A billionaire who started his fortune by providing credit cards to Chileans has brought the right wing closer than it has ever been to the presidency since democracy was restored 19 years ago.
But the key to victory may be a rebellious young socialist with a growing following among voters hungry for change.
Sebastian Pinera, whose many investments include Chile’s main airline, most popular football team and a leading TV channel, has been appealing to centrist voters and leading the polls ever since he began his third run at the presidency. He now has an outside chance at a first-round victory yesterday against three different candidates.
PHOTO: REUTERS
A win by Pinera, 60, would mark a tilt to the right in a region dominated by leftists, and a real break from the governing center-left coalition that has held onto power since the end of General Augusto Pinochet’s 1973 to 1990 dictatorship.
“The time of the Concertacion has passed,’’ Pinera declared in his closing campaign speech, referring to the coalition. “It is used up, it has run out of material, lost its way, its force, its desire, and is unified only by how it is stuck in the past.’’ But when Latin American leftists manage to present a unified front — as they have in Uruguay and Bolivia in the past two weeks — they have shown they can defeat candidates whose core voters are wealthy elites.
Whether that happens in Chile depends in large part on Representative Marco Enriquez-Ominami, the 36-year old better known as MEO, whose charisma and energy have fired up a new generation of voters who have grown tired of traditional politicians.
About 44 percent of likely voters favored Pinera in the last major poll published before the vote, compared to 31 percent for former president Eduardo Frei, 18 percent for independent Enriquez-Ominami and 7 percent for communist Jorge Arrate. The survey by the Center for the Study of Contemporary Reality had an error margin of plus or minus 3 percentage points.
If Pinera and Frei face each other in the Jan. 17 runoff, the ruling coalition can remain in power only by capturing the votes that would have gone to MEO. And while Arrate has already pledged to support Frei in exchange for communist seats in Congress, MEO has shown zero interest in making a deal.
Chile’s strong economy, negligible inflation and stable democracy are the envy of Latin America. But both MEO and Pinera have tapped into a strong sentiment that Chile can provide much more for its citizens.

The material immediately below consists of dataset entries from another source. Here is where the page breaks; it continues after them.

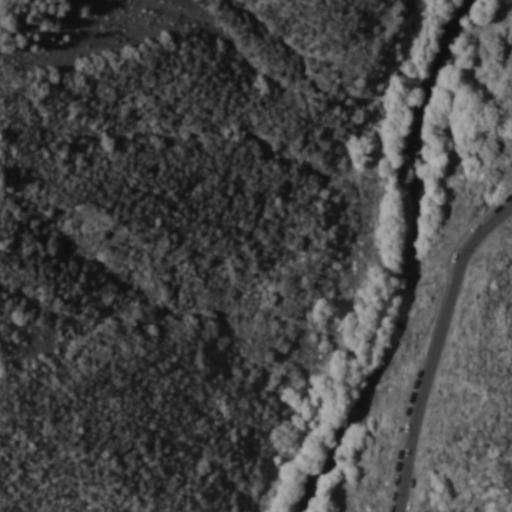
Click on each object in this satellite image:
parking lot: (509, 218)
river: (395, 261)
road: (435, 347)
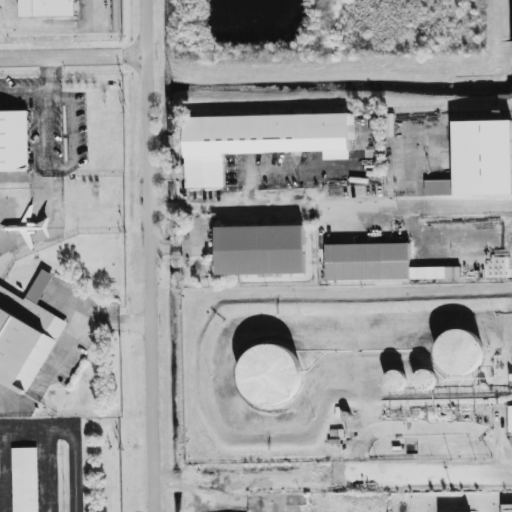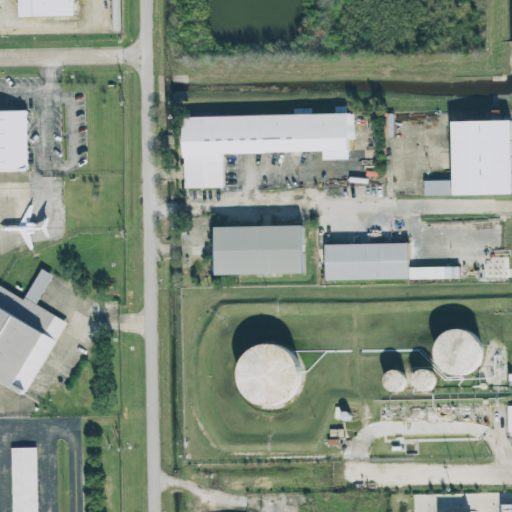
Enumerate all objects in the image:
building: (45, 8)
building: (115, 15)
airport apron: (19, 23)
road: (72, 57)
road: (44, 105)
building: (14, 137)
building: (253, 139)
building: (257, 140)
building: (13, 141)
building: (476, 160)
building: (478, 160)
road: (406, 167)
road: (284, 172)
airport apron: (34, 200)
road: (329, 210)
building: (258, 250)
road: (147, 255)
airport: (84, 258)
building: (365, 263)
building: (377, 263)
road: (213, 304)
building: (25, 334)
building: (27, 335)
building: (459, 352)
building: (269, 374)
building: (425, 380)
airport apron: (17, 399)
building: (509, 418)
road: (5, 434)
road: (74, 443)
road: (357, 446)
building: (24, 479)
building: (25, 481)
road: (197, 490)
road: (268, 503)
road: (498, 503)
road: (42, 505)
building: (507, 508)
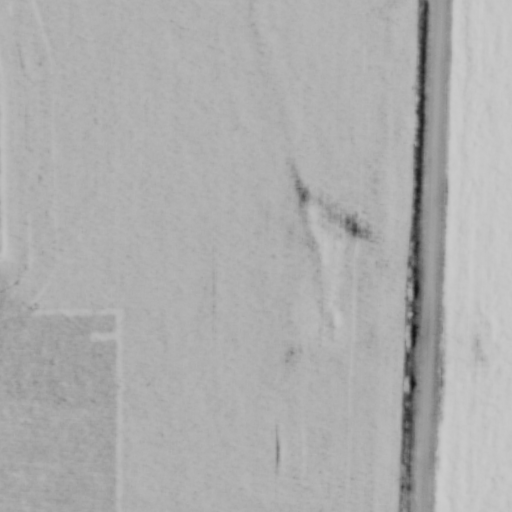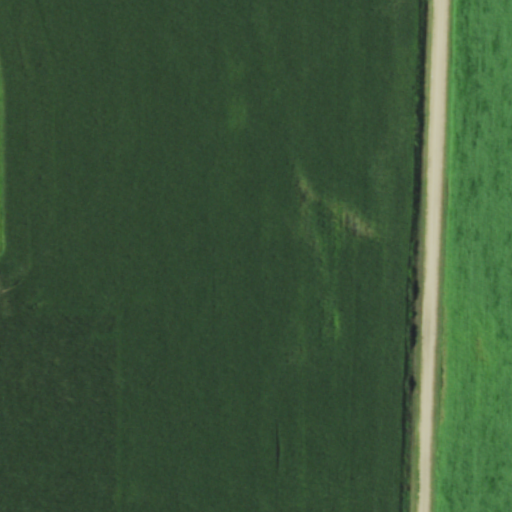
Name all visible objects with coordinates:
road: (409, 255)
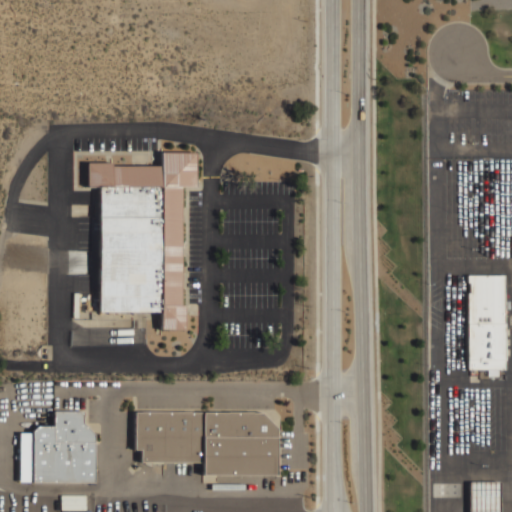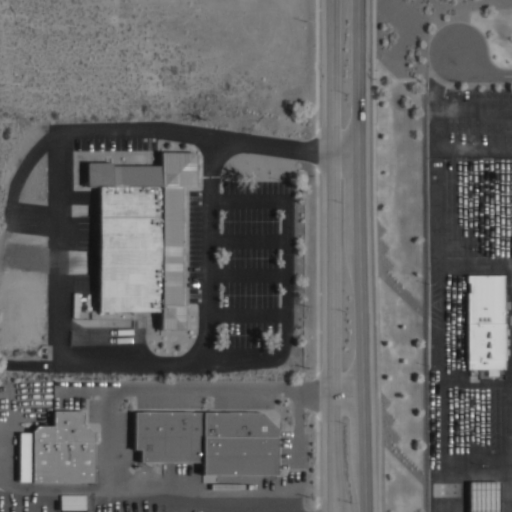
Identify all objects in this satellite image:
road: (489, 74)
road: (437, 101)
parking lot: (469, 122)
road: (136, 129)
parking lot: (115, 143)
building: (158, 218)
building: (141, 235)
road: (250, 241)
building: (128, 248)
road: (333, 256)
road: (362, 256)
parking lot: (242, 263)
road: (250, 275)
road: (288, 275)
road: (250, 314)
building: (485, 321)
building: (485, 323)
parking lot: (469, 334)
road: (133, 365)
road: (350, 392)
building: (208, 440)
building: (210, 441)
building: (64, 449)
building: (63, 450)
building: (483, 495)
building: (483, 496)
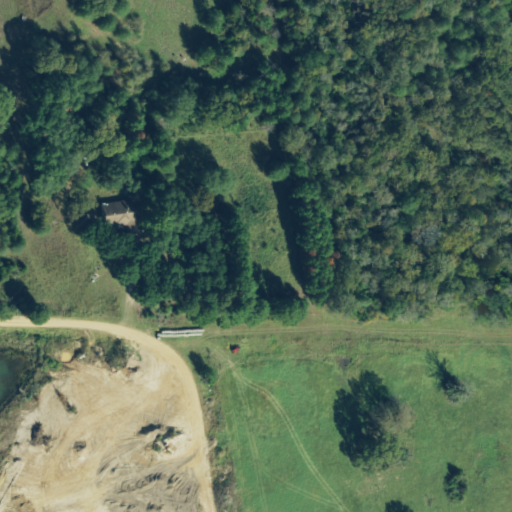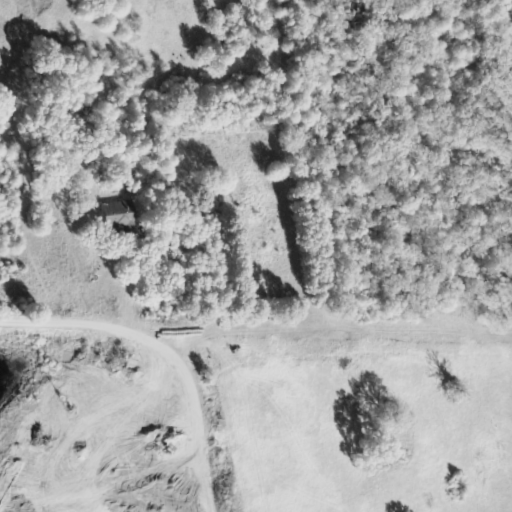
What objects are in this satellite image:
building: (116, 215)
road: (255, 324)
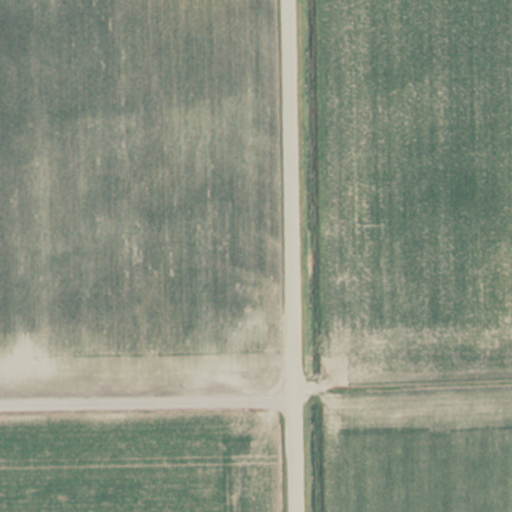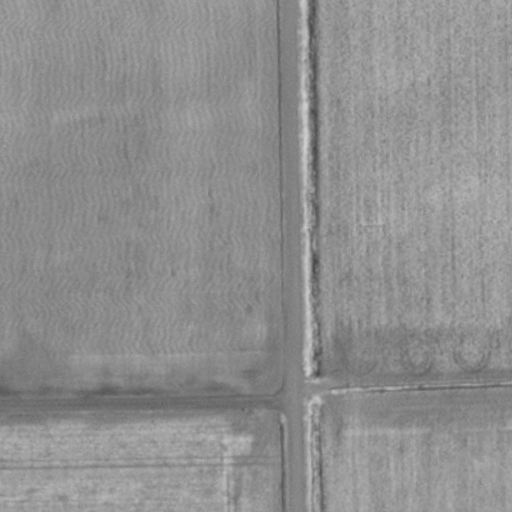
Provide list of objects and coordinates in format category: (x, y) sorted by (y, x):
road: (303, 256)
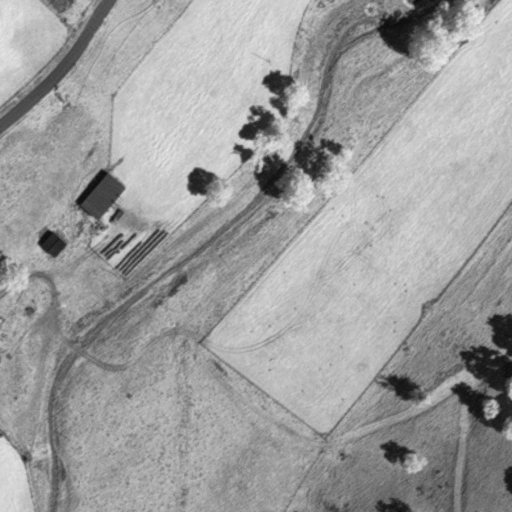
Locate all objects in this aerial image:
road: (58, 64)
building: (98, 198)
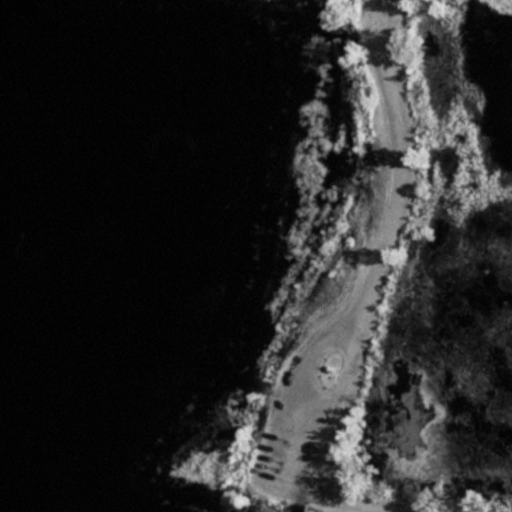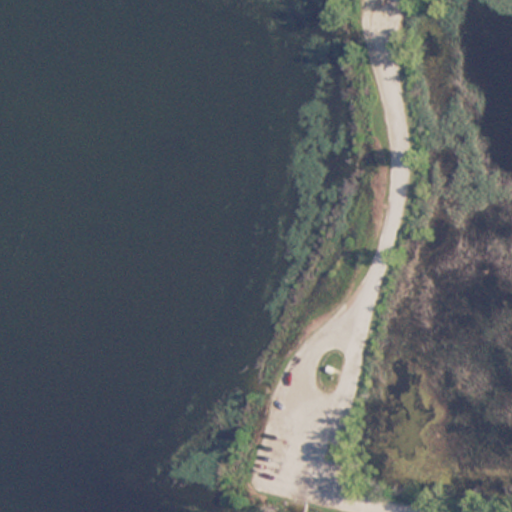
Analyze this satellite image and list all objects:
road: (371, 287)
road: (296, 385)
parking lot: (311, 409)
road: (301, 482)
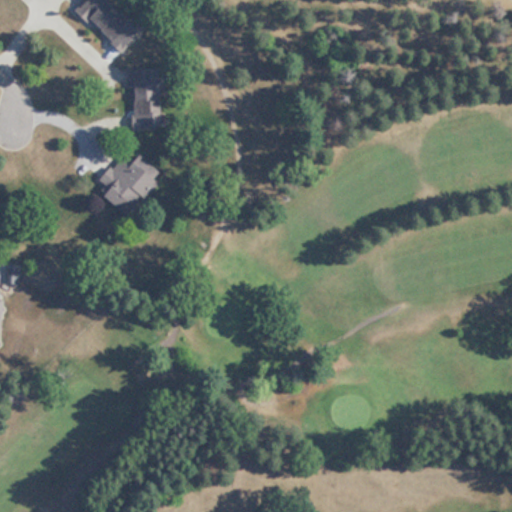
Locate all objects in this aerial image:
building: (113, 21)
road: (22, 26)
road: (75, 29)
road: (10, 93)
building: (148, 97)
road: (65, 110)
building: (134, 181)
park: (308, 285)
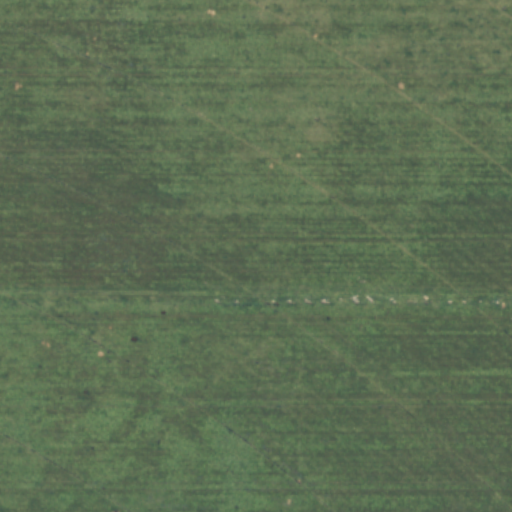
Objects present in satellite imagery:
crop: (256, 255)
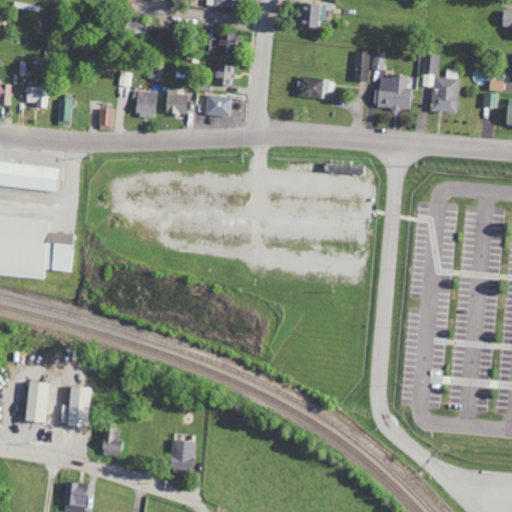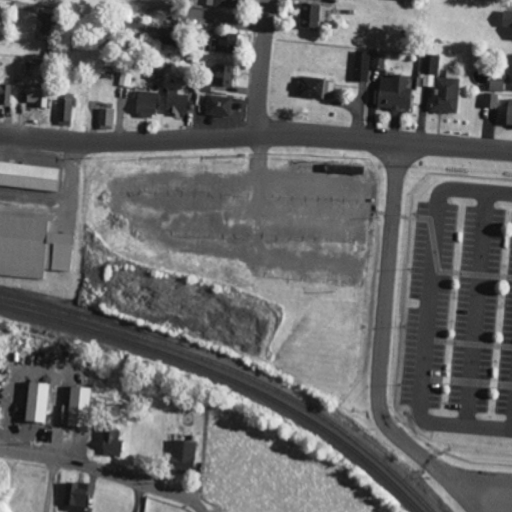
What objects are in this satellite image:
building: (226, 3)
road: (204, 14)
building: (311, 15)
building: (506, 18)
building: (134, 28)
building: (164, 36)
building: (221, 43)
building: (378, 61)
building: (361, 66)
road: (265, 67)
building: (222, 75)
building: (440, 85)
building: (496, 85)
building: (314, 88)
building: (4, 93)
building: (393, 93)
building: (34, 97)
building: (490, 100)
building: (175, 102)
building: (144, 104)
building: (218, 105)
building: (65, 111)
building: (508, 112)
building: (105, 118)
road: (255, 136)
building: (28, 175)
building: (31, 246)
parking lot: (460, 310)
road: (430, 314)
railway: (233, 370)
railway: (227, 376)
building: (36, 401)
building: (77, 405)
building: (110, 441)
building: (181, 455)
road: (98, 467)
road: (197, 481)
building: (75, 497)
road: (198, 505)
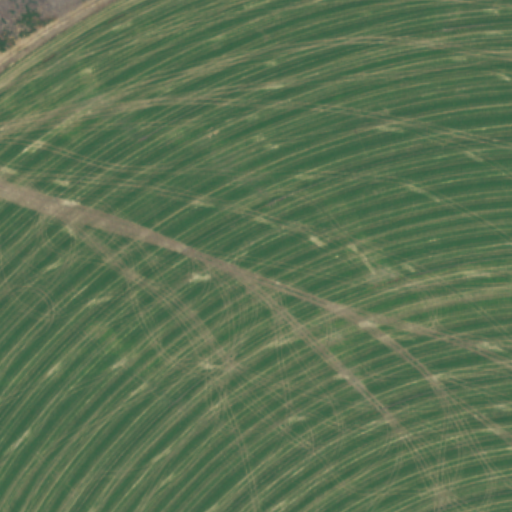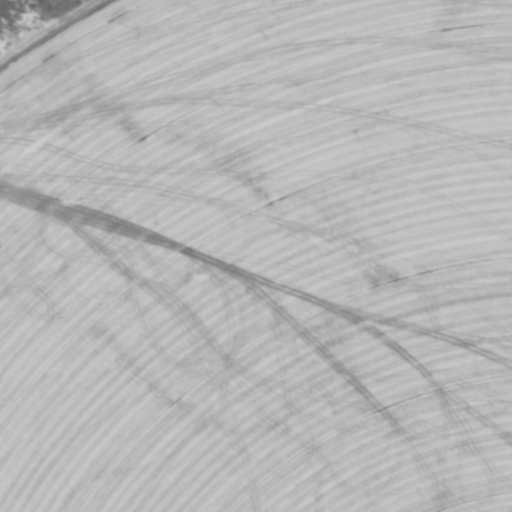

“We need a modern political system, renewed to fit these new times,’’ MEO said in an interview. “Today the Concertacion represents a worn out group of politicians, from a tired past, reactive rather than proactive. This situation of running out of ideas, of few decisions for confronting poverty and problems in education, pushed me to propose an alternative.”
Frei, himself the son of a Chilean president, already governed Chile from 1994 to 2000, and while his latest campaign has swung to the left politically, he has failed to gain anywhere near the 78 percent approval ratings enjoyed by outgoing Chilean President Michelle Bachelet. Also, at 67, Frei can’t help but represent the old guard.
So the big question is, will MEO’s voters keep supporting the center-left coalition, even with Frei at the helm? Or will their desire for change be so strong that they vote for Pinera, whose alliance of right-wing parties provided a show of democracy during the last decade of Pinochet’s dictatorship?
Pinera, ranked No. 701 with US$1 billion on the Forbes magazine world’s richest list, is a Harvard University economist and the most moderate candidate Chile’s right has ever had.